Observation Case Survey Results - Case #1, January 2021

This was a 68yo female with a h/o anxiety, depression, traumatic brain injury as a child with resultant seizure disorder who is admitted with inability to care for herself in setting of a new humerus fracture. I suspect she has a mild cognitive impairment and is on the border for her ability to care for herself but that the humerus fracture has limited her capacity. She also had a seizure and had not taken her medication in 3 days.

Committee Discussion: 

We received 40 responses with 31 (77.5%) opting for Observation status. Twenty-one respondents (52.5%) thought Neurology consultation was indicated, owing to the seizure.

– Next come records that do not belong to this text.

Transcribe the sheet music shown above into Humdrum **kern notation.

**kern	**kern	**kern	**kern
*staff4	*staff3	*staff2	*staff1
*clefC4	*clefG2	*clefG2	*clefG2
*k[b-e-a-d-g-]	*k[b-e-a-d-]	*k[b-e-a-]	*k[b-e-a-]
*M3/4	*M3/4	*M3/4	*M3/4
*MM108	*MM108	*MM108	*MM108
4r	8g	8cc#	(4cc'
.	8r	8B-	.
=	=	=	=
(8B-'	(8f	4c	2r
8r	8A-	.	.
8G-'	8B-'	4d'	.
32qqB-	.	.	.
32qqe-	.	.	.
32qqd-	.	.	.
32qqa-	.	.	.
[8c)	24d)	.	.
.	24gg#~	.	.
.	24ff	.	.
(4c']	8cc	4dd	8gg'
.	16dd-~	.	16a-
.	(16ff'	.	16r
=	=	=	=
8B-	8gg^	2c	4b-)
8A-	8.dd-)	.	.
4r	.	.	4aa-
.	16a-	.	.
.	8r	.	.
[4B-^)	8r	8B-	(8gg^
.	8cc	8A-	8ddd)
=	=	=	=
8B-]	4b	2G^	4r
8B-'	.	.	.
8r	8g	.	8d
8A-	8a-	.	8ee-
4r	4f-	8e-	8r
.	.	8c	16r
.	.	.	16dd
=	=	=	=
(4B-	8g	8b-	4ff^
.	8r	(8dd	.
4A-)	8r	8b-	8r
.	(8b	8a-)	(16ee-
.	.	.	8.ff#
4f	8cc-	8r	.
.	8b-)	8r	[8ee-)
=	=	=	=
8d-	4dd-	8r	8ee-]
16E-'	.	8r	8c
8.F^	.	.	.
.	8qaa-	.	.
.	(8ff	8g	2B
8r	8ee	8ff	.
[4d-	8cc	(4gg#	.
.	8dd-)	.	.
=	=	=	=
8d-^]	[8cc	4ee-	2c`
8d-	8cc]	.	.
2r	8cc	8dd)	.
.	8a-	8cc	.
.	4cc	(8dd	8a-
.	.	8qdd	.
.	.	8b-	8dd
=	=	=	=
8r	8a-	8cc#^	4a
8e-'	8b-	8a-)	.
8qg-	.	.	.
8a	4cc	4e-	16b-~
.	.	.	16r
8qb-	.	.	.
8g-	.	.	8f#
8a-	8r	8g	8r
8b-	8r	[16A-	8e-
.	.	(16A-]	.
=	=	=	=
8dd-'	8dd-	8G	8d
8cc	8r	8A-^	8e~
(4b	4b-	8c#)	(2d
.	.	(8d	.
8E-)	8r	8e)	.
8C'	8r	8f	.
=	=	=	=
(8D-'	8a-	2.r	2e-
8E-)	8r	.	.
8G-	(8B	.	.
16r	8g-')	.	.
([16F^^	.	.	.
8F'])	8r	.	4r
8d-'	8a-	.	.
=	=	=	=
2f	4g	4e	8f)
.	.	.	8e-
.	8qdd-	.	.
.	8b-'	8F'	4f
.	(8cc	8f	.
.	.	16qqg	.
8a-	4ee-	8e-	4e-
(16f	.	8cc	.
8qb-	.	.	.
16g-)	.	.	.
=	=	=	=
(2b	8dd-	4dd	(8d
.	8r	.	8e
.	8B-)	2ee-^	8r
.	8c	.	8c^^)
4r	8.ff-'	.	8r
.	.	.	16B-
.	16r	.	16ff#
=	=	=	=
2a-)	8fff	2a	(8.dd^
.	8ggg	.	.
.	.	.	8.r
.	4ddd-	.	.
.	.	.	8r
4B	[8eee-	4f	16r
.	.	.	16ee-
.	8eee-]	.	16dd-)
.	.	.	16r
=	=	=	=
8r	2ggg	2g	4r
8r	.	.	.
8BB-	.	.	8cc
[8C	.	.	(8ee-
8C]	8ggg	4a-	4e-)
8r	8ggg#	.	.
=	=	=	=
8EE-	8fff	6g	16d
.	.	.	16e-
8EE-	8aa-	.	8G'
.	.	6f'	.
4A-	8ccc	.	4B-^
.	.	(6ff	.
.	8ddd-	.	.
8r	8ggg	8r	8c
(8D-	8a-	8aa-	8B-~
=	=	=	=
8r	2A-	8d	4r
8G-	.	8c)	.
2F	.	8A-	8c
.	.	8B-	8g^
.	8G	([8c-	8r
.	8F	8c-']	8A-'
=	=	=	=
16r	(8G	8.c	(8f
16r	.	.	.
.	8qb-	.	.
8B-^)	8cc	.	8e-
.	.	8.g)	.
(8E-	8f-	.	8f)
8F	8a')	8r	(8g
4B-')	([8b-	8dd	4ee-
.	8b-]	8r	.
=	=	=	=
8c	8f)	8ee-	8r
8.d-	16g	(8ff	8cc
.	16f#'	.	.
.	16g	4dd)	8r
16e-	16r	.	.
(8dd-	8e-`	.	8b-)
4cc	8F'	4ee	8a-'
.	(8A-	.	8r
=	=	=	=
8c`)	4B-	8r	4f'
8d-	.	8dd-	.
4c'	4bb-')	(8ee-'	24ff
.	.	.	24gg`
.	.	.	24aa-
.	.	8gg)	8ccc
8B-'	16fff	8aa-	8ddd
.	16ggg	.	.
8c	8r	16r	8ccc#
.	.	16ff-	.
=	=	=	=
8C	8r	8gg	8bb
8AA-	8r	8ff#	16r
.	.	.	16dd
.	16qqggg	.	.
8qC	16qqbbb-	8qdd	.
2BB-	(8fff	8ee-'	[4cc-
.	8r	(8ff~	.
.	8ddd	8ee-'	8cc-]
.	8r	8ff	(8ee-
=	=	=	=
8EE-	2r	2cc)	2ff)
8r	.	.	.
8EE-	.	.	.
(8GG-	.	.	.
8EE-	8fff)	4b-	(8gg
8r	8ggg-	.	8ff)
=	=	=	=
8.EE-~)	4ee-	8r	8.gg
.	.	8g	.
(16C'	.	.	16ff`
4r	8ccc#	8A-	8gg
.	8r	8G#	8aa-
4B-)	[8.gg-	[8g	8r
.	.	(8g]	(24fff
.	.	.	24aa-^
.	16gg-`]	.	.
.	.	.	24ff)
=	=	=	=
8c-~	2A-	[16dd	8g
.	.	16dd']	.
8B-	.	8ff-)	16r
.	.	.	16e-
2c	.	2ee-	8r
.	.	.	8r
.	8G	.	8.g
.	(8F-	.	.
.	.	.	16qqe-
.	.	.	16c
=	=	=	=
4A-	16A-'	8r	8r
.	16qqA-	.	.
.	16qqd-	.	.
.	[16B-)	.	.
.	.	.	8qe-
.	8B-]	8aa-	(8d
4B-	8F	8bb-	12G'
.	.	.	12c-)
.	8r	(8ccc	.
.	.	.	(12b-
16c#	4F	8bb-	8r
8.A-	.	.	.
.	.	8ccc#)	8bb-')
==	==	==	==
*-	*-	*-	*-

The local determination was for Observation services. The Utilization Management Physician should discuss the case with the attending physician to elucidate the facts of the case and suggest documentation improvements if indicated.

The crux of the two-midnight rule is an expectation (or fact) of a hospital stay spanning two midnights, for medically necessary acute hospital care. As documented, the patient presents with a definite inability to perform activities of daily living (ADLs). Medicare would not typically cover that care. Possible acute medical issues include her fracture, though that had already been deemed stable for outpatient management, and her seizure disorder. The available documentation does not establish a two-midnight expectation or acute medial necessity and emphasizes her need for custodial care but does document a planned evaluation of a possibly decompensated seizure disorder. Thus, a period of observation seems appropriate. If the patient is medically stable for discharge but cannot be discharged owing to a need for placement due to ADL needs, crossing a second midnight does not automatically merit an inpatient status. If documentation indicated a need for titration of pain meds, evidence of infection, further seizures, etc, then a medical necessity for the second midnight and inpatient status might be supportable. 

Selected responses:

“Although it could be argued that patient is not safe to go home, it could also be argued that patient could go to ED and be dispositioned from there, as patient more likely than not, will not receive any significant inpatient care. There really needs to be a space carved out in every hospital system for these types of custodial cases where they can sit and wait for safe disposition.”

’Document any deficits confirmed by PT/OT and impact on safety for discharge. While I would bring this patient into hospital as observation, would have low threshold for advancing to inpatient the following day if any skilled services required.’